É fácil para muitos de nós tachar de irrelevante profissão X ou Y  de alguém, sobretudo numa época onde as pessoas não buscam mais se profissionalizar apenas pela vocação em determinada área, mas sim pelo bônus que ela trará. Mais fácil é ainda classificar como burro aquele atendente que passou o troco errado por engano no supermercado; o operador de telemarketing que gaguejou no meio da ligação; o frentista que colocou mais gasolina do que você tinha pedido; o garçom que cobrou os dez porcento pelo bom atendimento feito, mas que você não quer pagar. Dessas e outras situações, difícil mesmo é enxergar que naquele ser há muito mais do que um mero serviçal. Talvez seja alguém tão ou mais inteligente do que você e, por diversas questões, está ocupando um cargo de menor prestígio social. Porém, estar numa posição desprivilegiada socialmente não quer dizer que o indivíduo se encontre afundado na ignorância. Pobreza e inteligência, podem ser parentes próximos, mas não são sinônimos, e isso tem que ser entendido pelos “intelectuais”.

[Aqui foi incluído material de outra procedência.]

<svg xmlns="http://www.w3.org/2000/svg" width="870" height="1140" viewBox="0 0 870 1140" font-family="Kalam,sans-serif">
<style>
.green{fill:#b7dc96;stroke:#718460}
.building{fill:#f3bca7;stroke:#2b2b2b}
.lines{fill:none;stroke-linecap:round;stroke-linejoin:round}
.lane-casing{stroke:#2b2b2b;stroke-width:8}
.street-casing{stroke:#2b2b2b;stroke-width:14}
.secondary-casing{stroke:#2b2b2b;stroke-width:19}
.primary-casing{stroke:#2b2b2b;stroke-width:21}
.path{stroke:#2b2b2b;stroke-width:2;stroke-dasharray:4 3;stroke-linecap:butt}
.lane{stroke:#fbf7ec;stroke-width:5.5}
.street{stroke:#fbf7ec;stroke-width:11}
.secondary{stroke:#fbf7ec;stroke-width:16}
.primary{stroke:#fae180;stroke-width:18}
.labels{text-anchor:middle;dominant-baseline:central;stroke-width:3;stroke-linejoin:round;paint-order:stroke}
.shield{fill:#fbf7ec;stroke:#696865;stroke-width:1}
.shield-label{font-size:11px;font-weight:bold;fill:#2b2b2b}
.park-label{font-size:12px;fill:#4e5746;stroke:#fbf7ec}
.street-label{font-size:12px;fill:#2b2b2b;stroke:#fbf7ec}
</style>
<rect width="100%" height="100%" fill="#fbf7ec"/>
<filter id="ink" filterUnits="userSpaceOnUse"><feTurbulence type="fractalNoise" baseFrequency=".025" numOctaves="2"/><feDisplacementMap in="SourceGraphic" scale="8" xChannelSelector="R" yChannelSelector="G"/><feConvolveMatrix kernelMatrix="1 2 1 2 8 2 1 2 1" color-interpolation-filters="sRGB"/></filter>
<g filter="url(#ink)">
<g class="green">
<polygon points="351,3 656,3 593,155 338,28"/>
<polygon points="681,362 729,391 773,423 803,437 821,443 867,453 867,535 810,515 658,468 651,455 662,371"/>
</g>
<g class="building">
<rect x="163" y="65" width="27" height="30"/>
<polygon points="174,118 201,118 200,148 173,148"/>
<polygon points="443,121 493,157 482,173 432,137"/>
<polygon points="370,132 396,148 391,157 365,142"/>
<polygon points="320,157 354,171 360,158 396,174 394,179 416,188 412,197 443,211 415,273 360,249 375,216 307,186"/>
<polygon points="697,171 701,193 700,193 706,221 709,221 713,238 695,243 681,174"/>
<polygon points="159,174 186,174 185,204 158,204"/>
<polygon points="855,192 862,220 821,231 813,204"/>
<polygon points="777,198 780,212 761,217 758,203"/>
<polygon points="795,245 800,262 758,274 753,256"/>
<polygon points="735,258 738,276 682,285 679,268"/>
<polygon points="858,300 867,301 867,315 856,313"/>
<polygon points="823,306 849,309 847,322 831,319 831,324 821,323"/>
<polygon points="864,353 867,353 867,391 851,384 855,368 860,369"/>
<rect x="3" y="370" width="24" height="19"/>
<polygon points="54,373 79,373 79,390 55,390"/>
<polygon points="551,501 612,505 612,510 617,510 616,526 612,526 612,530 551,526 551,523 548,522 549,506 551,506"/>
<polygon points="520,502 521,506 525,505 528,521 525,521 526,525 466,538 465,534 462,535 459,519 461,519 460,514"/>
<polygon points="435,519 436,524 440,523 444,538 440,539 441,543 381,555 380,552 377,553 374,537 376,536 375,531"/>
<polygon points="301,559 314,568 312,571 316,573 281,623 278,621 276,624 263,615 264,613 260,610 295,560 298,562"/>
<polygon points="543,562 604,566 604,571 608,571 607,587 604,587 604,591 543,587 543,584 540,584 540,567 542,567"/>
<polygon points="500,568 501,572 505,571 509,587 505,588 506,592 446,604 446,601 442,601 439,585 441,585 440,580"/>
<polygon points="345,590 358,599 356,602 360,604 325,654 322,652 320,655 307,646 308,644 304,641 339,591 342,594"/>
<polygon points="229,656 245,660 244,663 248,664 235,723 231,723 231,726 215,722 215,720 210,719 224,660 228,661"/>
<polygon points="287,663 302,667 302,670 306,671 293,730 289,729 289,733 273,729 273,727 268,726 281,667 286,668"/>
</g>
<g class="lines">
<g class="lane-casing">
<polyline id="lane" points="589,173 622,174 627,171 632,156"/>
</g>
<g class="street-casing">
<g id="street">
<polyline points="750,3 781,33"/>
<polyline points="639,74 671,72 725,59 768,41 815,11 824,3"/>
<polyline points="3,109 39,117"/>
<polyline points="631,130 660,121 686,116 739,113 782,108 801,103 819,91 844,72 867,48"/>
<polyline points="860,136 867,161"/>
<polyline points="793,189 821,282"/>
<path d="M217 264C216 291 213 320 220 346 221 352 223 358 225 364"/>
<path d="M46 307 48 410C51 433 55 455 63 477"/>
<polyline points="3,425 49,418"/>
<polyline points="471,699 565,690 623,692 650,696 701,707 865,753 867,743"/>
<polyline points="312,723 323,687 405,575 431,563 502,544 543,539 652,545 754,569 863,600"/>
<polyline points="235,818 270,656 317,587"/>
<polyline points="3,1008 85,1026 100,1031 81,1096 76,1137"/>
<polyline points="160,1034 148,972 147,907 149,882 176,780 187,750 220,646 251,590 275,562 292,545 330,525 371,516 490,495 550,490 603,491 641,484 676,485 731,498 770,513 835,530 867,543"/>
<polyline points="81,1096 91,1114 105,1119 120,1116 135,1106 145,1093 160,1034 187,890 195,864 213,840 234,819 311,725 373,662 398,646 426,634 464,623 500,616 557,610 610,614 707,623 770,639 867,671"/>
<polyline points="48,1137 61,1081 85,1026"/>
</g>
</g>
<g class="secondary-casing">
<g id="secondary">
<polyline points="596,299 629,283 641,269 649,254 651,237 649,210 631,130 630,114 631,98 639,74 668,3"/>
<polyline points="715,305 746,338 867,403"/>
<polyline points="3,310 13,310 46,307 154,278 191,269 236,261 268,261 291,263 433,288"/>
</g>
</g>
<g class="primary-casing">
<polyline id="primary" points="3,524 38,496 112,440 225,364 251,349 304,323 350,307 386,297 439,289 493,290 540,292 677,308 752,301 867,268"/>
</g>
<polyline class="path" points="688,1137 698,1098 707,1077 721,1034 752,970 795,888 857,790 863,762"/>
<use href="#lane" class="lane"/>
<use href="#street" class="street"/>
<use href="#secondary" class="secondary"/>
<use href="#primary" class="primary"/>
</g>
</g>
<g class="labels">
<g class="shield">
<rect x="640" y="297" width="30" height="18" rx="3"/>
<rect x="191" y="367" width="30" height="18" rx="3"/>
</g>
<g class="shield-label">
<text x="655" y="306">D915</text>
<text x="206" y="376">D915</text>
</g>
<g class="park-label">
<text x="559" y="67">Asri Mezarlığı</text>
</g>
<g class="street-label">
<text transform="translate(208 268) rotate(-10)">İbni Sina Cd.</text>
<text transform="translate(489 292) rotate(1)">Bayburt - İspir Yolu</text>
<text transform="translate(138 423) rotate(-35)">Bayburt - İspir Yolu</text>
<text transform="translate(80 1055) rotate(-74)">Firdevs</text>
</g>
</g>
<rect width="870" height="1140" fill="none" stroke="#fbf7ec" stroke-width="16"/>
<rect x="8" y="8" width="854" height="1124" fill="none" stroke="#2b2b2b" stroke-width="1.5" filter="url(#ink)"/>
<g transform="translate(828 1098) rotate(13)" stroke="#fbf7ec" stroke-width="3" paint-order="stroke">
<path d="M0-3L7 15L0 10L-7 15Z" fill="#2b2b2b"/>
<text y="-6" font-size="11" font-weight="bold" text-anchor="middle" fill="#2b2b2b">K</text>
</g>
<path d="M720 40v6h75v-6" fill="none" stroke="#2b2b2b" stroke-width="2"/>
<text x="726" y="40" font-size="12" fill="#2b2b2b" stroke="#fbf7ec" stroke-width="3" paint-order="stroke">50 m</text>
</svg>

Não sei andar de bicicleta. Depois de várias quedas na infância, percebi que não sou hábil a andar em duas rodas. Também não sei assobiar. Meus lábios, por alguma razão, não conseguem emitir esse silvo. Nadar está fora de cogitação. Na praia, arrisco-me a ficar com água acima da cintura, desde que esteja acompanhado de amigos. Se for em piscinas, procuro a parte mais rasa para não pagar mico. Na lista de incapacidades ainda estão todas e quaisquer atividades que exijam cálculos matemáticos. Os números nunca foram parceiros legais comigo e vice-versa. Diante disso, havia uma frustração da minha parte quando lembrava que não sabia fazer isso ou aquilo outro. Pior ficava quando via amigos e colegas próximos realizando tarefas das quais eu desejava, mas nem sonhava em realizar. Quando a maturidade bateu à porta, finalmente percebi que não era burro por não saber fazer o que os outros faziam. Tinha outras habilidades e precisava me orgulhar delas.

Mais importante do que isso foi quando brotou em mim a admiração por aquelas profissões desprestigiadas socialmente. Percebi que não sou capaz de cozinhar em largar escala; construir uma casa ou um prédio; consertar um problema na fiação elétrica da minha casa; nem tão pouco trabalhar com dinheiro na mão, desde contador a atendente de supermercado.  Porém, hoje consigo admirar quem possui essas habilidades e digo que quem as realiza possuem uma imensa inteligência. Mais do que isso, sei qual é o meu lugar e até onde posso ir. Evidentemente que qualquer pessoa pode aprender a fazer qualquer coisa, desde que tenha interesse para isso. Mas, não se pode negar que há uma propensão maior de alguns indivíduos para uma área e outras não. Seja como for, menosprezar quem resolveu seguir um caminho distante dos conceitos acadêmicos é burrice, pois força, talento e criatividade não estão limitados à academia.

Na verdade, muitos não se veem como inteligentes, porque não têm a dimensão de como são importantes para a sociedade. Nesse momento, o papel da academia é determinante para desconstruir tal pensamento, já que é nela que as mentes “pensantes” moldam a vida social. Cada membro de colégios e universidades espalhados pelo país devem contribuir para isso. Só a educação libertária fará com que valorizemos todos independente do grau de instrução que possuam. A questão aqui não é valorizar aqueles que não estão estudando, mas encontrar neles o potencial criativo que possuem e trazê-lo à luz. É burrice medir a inteligência apenas pela capacidade de livros lidos e cálculos feitos. Isso é importante sim, mas não se pode ignorar quem não possui essas habilidades, caso isso aconteça ai sim há ignorância. E ninguém é burro em totalidade que não seja capaz de exercer algum papel nessa sociedade. Como dizia Albert Einstein “a mente que se abre a uma nova ideia jamais voltará ao seu tamanho original”. Alargue a sua mente.